叶文磕磕巴巴的背了一遍本门心法,这会儿中文说的多了,连叶文这个名字都被师傅叫惯了口,本名文森特似乎也已经渐行渐远。
“阿文,当初若不是当木人桩被我揍出了经验磨炼出了反应,你跟三四郎的比试,说不定输的就是你!”
“得了,师傅,要不是你不许打脸揪头发,我当初一巴掌就能把三四郎扇倒在地,他速度比龙五慢多了,比起前田光世更是差的不是一点两点。”
“阿文,我估计你没有机会再扇三四郎的脸了,现在涩泽可是我的义兄!
俗话说,打狗还得看主人的面子,你真打翻三四郎,涩泽的脸上须不好看!”
“师傅,其实,我是想替三四郎说个人情,你能不能让他当木人桩顺便指点他几手?
要不然他老说我的体重身高和他不是一个重量级的,胜之不武!”
“哟呵,阿文,你是埋怨师傅除了木人桩,没教你咏春其他的功夫吗?你忘记天下武功,唯快不破吗?!”
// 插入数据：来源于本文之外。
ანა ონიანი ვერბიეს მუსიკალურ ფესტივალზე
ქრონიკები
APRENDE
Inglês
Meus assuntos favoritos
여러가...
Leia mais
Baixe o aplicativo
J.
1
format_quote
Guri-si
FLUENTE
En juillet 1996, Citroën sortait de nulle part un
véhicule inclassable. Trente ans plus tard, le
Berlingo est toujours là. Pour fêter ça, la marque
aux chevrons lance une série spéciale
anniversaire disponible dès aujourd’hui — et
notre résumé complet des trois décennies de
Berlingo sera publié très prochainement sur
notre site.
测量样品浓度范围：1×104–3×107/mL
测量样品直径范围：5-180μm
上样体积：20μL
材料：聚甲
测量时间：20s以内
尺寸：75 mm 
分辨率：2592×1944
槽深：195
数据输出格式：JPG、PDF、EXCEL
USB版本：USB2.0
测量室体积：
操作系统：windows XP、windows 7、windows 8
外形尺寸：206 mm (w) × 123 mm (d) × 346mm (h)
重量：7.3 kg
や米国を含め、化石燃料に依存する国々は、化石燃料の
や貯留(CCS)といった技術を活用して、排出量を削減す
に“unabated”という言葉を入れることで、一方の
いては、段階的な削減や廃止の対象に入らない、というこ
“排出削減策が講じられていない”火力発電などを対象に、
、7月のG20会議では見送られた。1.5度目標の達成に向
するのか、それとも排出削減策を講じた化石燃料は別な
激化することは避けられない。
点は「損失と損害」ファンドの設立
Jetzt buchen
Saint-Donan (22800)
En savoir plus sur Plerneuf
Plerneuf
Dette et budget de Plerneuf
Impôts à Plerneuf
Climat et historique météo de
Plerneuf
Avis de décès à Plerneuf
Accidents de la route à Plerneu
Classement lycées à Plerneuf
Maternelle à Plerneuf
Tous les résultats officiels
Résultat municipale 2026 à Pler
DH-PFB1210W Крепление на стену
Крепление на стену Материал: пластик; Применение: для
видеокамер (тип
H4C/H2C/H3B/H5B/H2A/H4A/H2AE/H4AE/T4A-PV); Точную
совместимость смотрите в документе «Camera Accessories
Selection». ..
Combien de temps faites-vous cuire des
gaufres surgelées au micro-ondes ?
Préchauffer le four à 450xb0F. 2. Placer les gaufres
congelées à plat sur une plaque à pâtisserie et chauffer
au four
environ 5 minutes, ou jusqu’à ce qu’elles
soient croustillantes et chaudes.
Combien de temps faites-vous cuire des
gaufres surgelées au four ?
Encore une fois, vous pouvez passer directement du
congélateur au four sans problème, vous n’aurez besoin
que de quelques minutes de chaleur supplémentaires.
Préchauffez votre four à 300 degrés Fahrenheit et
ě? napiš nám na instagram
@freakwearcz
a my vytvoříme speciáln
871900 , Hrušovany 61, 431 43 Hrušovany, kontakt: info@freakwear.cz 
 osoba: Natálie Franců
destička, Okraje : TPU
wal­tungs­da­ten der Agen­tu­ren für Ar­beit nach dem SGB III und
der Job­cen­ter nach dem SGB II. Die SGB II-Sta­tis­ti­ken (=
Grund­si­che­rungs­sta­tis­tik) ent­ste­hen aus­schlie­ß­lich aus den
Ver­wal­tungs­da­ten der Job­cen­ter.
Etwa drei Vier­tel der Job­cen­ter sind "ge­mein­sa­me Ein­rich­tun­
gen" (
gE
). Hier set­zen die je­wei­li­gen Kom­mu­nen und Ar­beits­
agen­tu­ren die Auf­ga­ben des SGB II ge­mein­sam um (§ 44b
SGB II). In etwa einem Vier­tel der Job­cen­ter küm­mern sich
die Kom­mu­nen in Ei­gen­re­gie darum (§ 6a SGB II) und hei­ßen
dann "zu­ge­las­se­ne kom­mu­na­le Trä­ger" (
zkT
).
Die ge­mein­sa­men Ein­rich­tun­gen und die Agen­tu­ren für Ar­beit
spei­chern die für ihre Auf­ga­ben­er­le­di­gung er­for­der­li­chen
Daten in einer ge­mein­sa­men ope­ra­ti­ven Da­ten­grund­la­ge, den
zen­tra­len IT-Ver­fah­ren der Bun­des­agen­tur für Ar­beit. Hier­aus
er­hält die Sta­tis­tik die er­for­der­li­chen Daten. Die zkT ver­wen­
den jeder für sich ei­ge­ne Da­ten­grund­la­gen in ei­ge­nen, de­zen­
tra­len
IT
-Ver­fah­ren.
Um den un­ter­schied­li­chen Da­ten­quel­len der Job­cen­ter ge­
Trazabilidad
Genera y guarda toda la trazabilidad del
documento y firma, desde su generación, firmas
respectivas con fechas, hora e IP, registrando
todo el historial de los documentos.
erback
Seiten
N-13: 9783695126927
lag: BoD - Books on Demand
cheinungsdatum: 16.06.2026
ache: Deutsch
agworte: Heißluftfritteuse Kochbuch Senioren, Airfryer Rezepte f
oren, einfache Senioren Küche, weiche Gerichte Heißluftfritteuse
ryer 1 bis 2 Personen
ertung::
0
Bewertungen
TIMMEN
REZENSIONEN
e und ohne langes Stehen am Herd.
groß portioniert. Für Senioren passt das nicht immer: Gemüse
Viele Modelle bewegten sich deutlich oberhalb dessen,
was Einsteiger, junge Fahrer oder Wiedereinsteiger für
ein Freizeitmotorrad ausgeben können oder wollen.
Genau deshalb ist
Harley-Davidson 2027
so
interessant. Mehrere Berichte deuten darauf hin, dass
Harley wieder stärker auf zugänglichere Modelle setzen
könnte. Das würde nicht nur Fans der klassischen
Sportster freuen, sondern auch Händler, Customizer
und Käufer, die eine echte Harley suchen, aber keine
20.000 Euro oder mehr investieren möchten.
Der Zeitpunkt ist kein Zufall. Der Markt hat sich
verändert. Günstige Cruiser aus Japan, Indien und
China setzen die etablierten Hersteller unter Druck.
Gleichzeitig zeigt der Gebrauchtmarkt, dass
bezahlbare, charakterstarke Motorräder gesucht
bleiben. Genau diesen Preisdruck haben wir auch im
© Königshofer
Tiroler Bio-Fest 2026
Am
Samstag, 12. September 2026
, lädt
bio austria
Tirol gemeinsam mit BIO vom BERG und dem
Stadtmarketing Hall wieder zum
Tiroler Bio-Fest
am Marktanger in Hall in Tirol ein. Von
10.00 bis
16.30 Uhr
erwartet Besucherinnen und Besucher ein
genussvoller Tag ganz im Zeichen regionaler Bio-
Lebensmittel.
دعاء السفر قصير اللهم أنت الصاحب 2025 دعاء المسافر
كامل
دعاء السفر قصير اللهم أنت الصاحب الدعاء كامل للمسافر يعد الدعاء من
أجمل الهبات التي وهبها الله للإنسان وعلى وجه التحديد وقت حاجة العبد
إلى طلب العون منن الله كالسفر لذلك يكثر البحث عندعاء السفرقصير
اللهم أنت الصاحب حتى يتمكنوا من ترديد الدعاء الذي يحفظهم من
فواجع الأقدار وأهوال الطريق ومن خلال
“师傅,你说过,我这个身高体重,就算练到家,能赶上你的百分之八十八的速度,难道我就一直打不赢师傅了?”
“徒手你肯定打不赢,功夫和读书一样,虽然后天的努力很重要,但是天赋才是最重要的,
三四郎的天赋不如前田,也不如他的师傅久藏,所以三四郎在柔道上,也就那样了!”
“师傅,那我拜师岂不是白拜了吗?如果打不赢师傅,岂不是学不到咏春的真功夫?!”